FIG. 12 illustrates an improvement degree of tabu search executed while executing adjustment of TT in the processing procedure of the first example using UM, with respect to tabu search executed by fixing at TT=20. An improvement degree is represented by the difference between minimum values of energy obtained during searching of the two tabu searches. When the minimum energy obtained by the method of adjusting TT using UM is smaller than the minimum energy obtained by the tabu search executed by fixing at TT=20, the improvement degree is a positive value. For comparison, FIG. 12 also illustrates an improvement degree in a case of using a method of searching for the optimal TT by repeating tabu search while manually setting tabu tenures of different values in order (grid search).

As illustrated in FIG. 12, with the method of adjusting TT using UM, minimum energy smaller than that obtained by the tabu search executed by fixing at TT=20 is obtained for most problems. For example, a better solution is obtained compared to the tabu search executed by fixing at TT=20. With the method of adjusting TT using UM, an improvement degree close to the improvement degree in the case of using grid search was obtained for many problems.

While grid search is a method of determining an appropriate tabu tenure by trial and error and thus there has to be a large number of man-hours, the method of adjusting TT using the UM enables an appropriate TT to be automatically determined in the process of a solution search and thus enables the man-hours for determining TT to be reduced.

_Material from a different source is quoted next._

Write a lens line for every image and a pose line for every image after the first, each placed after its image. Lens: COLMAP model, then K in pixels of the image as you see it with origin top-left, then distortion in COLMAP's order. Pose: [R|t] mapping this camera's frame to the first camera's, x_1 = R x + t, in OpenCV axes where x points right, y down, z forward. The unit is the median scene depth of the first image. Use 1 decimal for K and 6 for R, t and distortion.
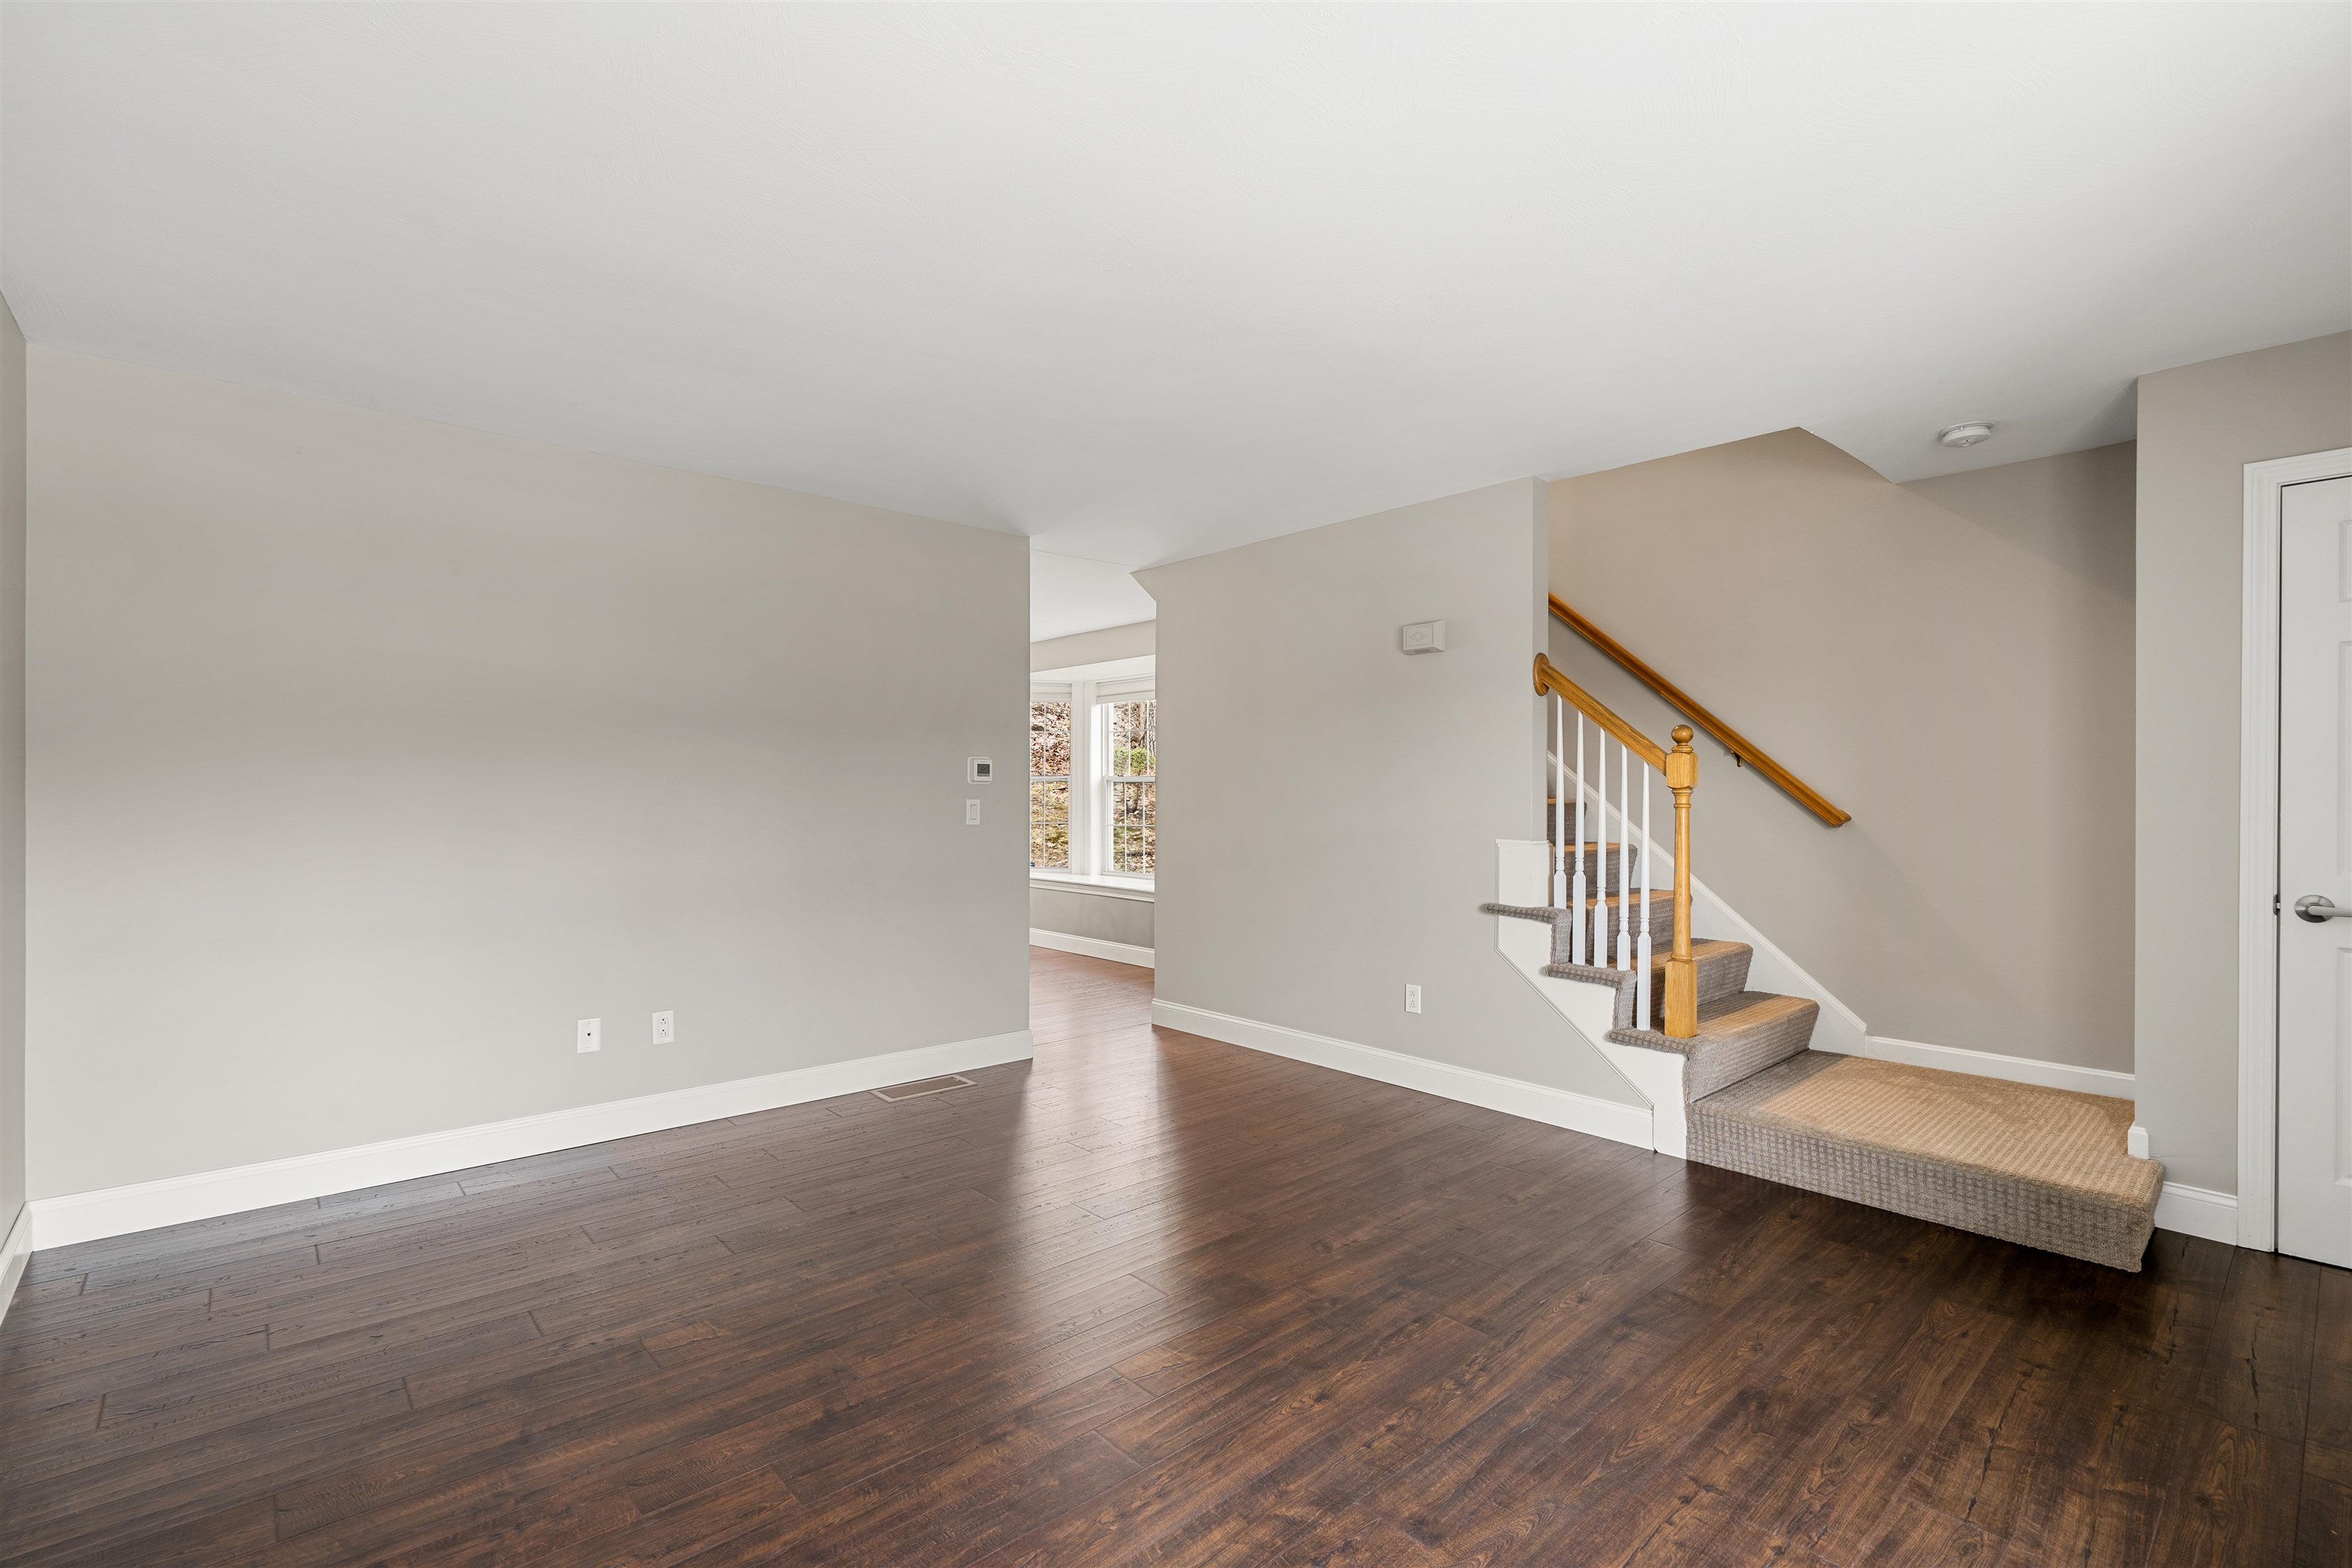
lens RADIAL K [[1061.4, 0, 1169.2], [0, 1061.4, 801.8], [0, 0, 1]] dist [-0.002151, -0.000160]
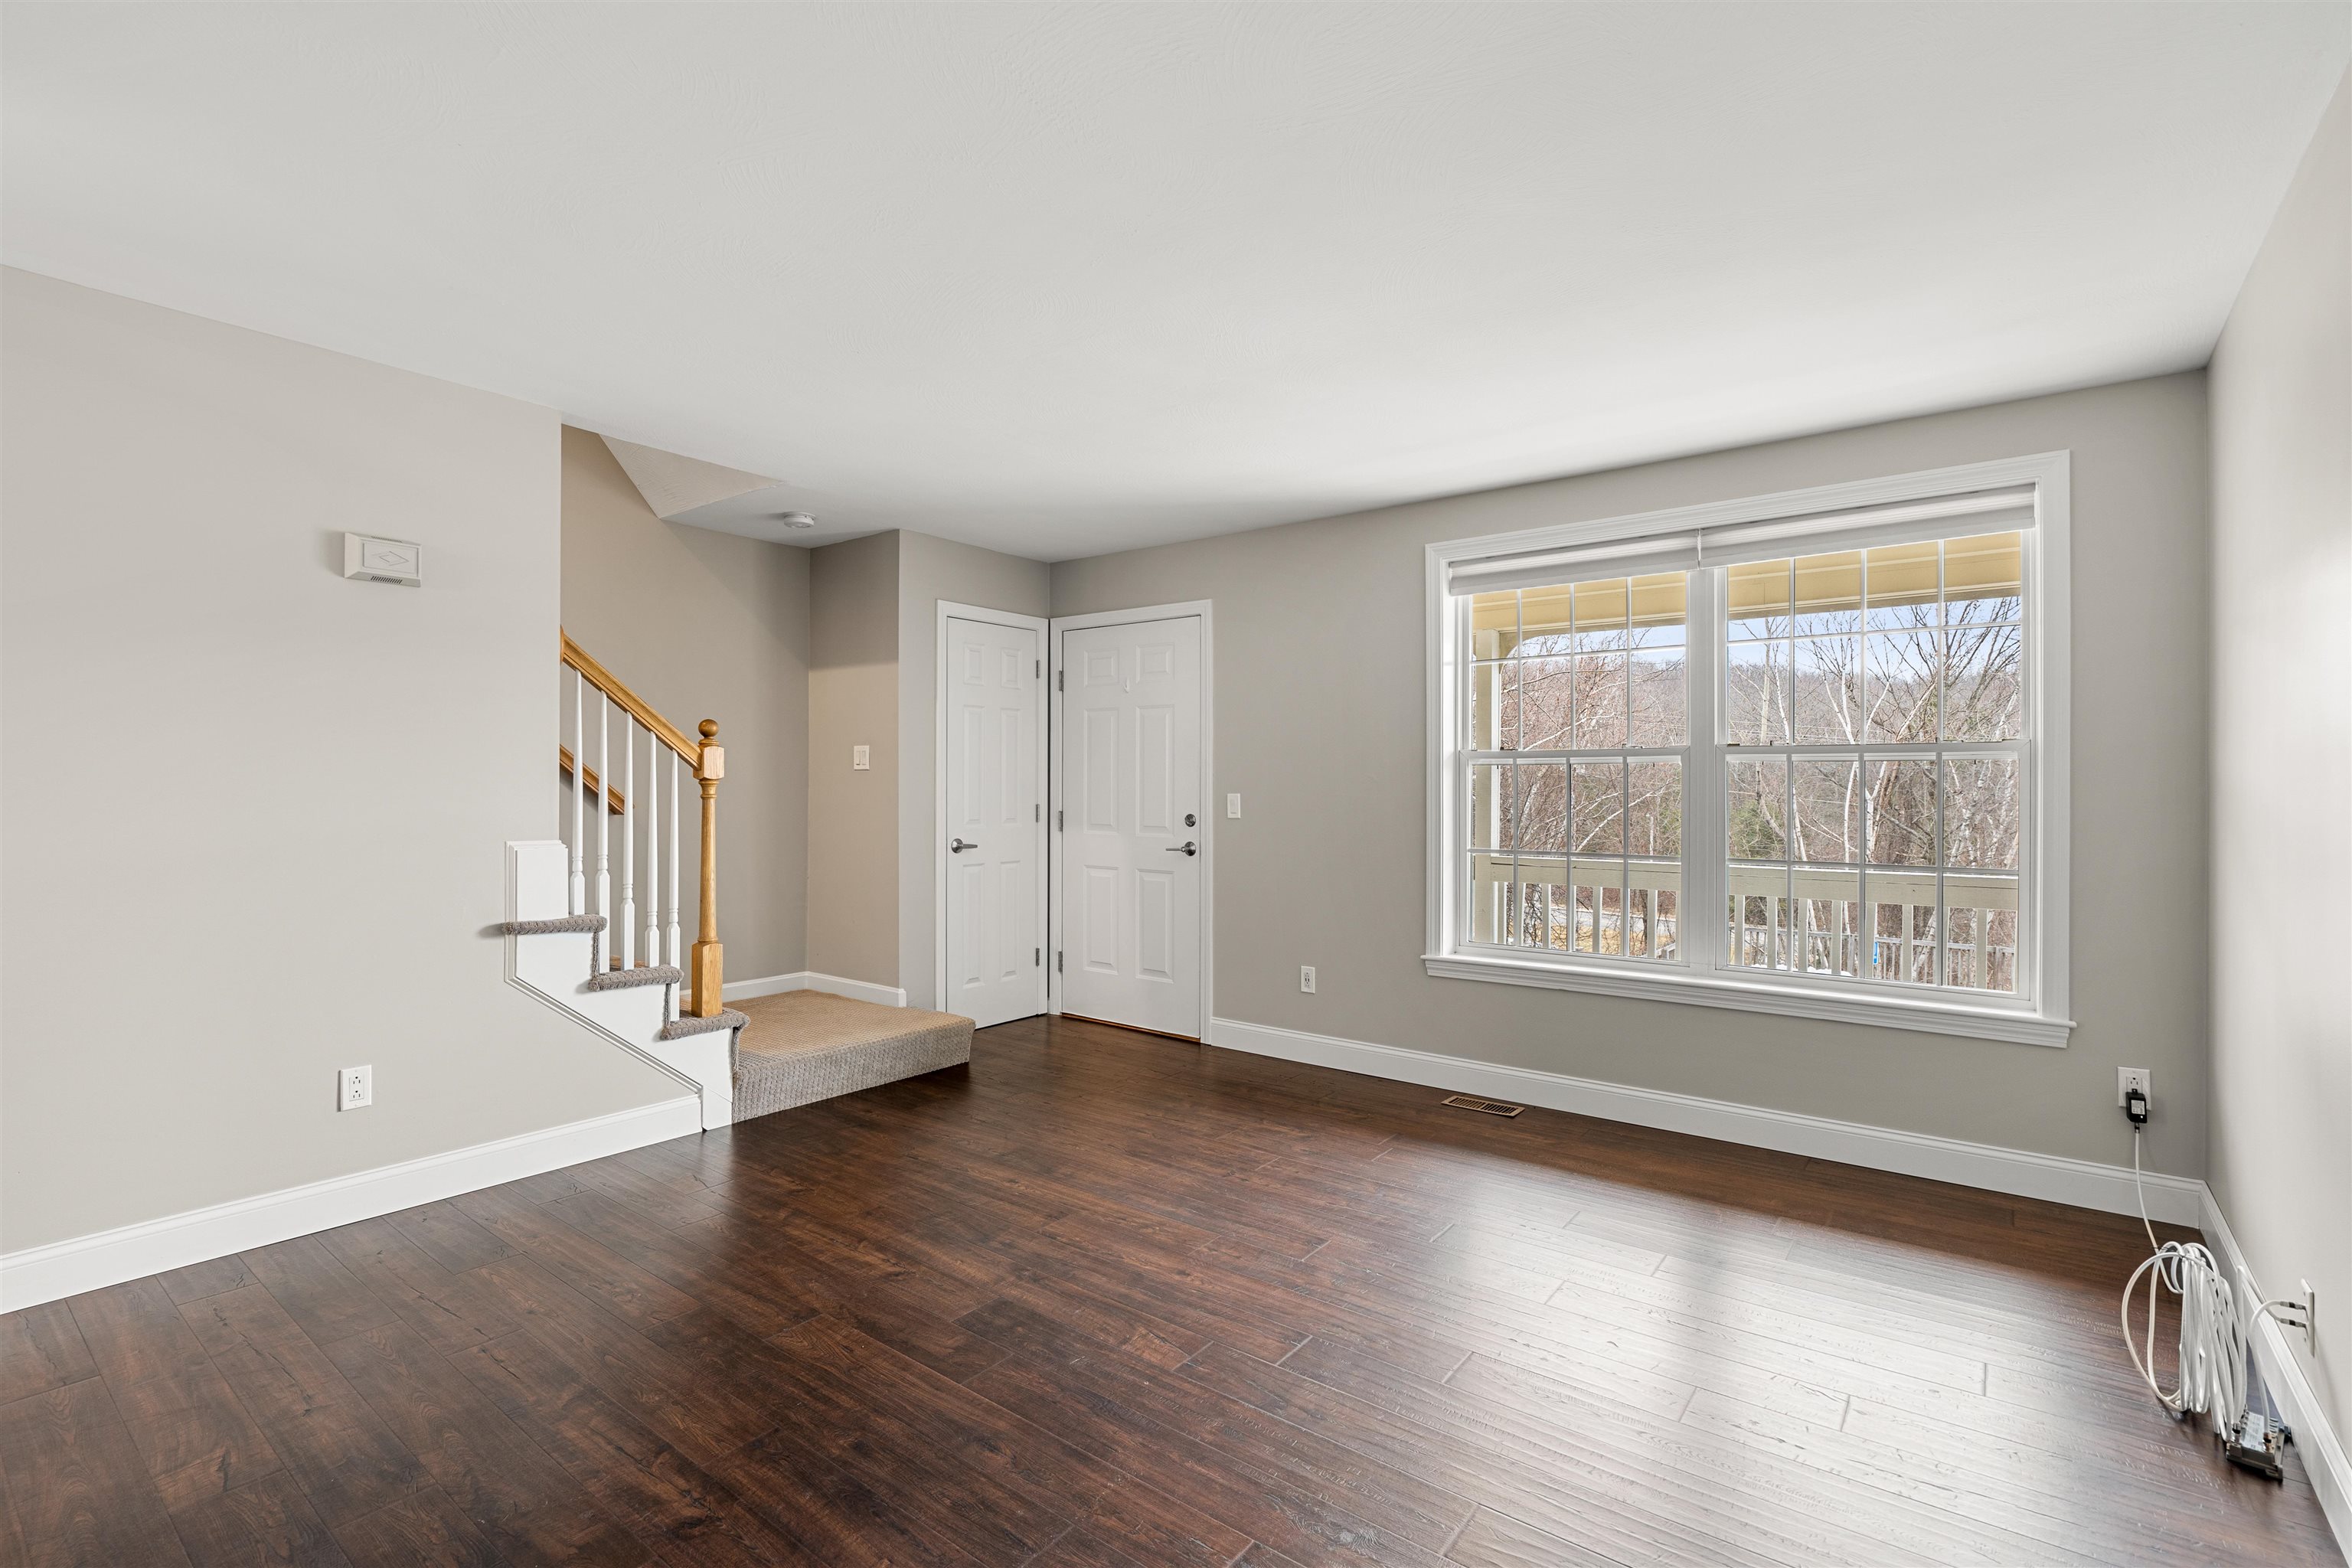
lens RADIAL K [[1067.6, 0, 1174.9], [0, 1067.6, 772.7], [0, 0, 1]] dist [0.002255, 0.001009]
pose [[-0.184092, 0.009221, 0.982866, -0.755381], [0.007553, 0.999940, -0.007967, -0.007896], [-0.982880, 0.005957, -0.184151, 0.862952]]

As has been described before, the above processing details may be realized by causing the data processing device 20 to execute a program.

The program may be recorded in a computer-readable recording medium (for example, the recording medium 26a). As the recording medium, for example, a magnetic disk, an optical disk, a magneto-optical disk, a semiconductor memory, or the like may be used. The magnetic disk includes an FD and an HDD. The optical disk includes a CD, a CD-recordable (R)/rewritable (RW), a DVD, and a DVD-R/RW. The program may be recorded on a portable type recording medium and distributed. In such case, the program may be copied from the portable type recording medium to another recording medium (for example, the HDD 23) and executed.

FIG. 13 is a diagram illustrating another example of the data processing device. In FIG. 13, the same elements as the elements illustrated in FIG. 3 are assigned the same reference signs.

A data processing device 50 includes an accelerator card 51 coupled to a bus.

The accelerator card 51 is a hardware accelerator that searches for a solution to a combinatorial optimization problem. The accelerator card 51 includes an FPGA 51a and a dynamic random-access memory (DRAM) 51b.

In the data processing device 50, for example, the processing of the processing unit 12 and the storage unit 11 illustrated in FIG. 1 or each unit illustrated in FIG. 4 is performed by the FPGA 51a and the DRAM 51b. In this case, the processing unit 12 and the storage unit 11 illustrated in FIG. 1 or each unit illustrated in FIG. 4 are realized by various circuits built in the FPGA 51a, a memory in the FPGA 51a, or the DRAM 51b.

A plurality of accelerator cards 51 may be provided.

While an aspect of a program, a data processing device, and a data processing method of the present disclosure has been described above based on the embodiments, these are merely an example, and the present disclosure is not limited to the above description.

All examples and conditional language provided herein are intended for the pedagogical purposes of aiding the reader in understanding the invention and the concepts contributed by the inventor to further the art, and are not to be construed as limitations to such specifically recited examples and conditions, nor does the organization of such examples in the specification relate to a showing of the superiority and inferiority of the invention. Although one or more embodiments of the present invention have been described in detail, it should be understood that the various changes, substitutions, and alterations could be made hereto without departing from the spirit and scope of the invention.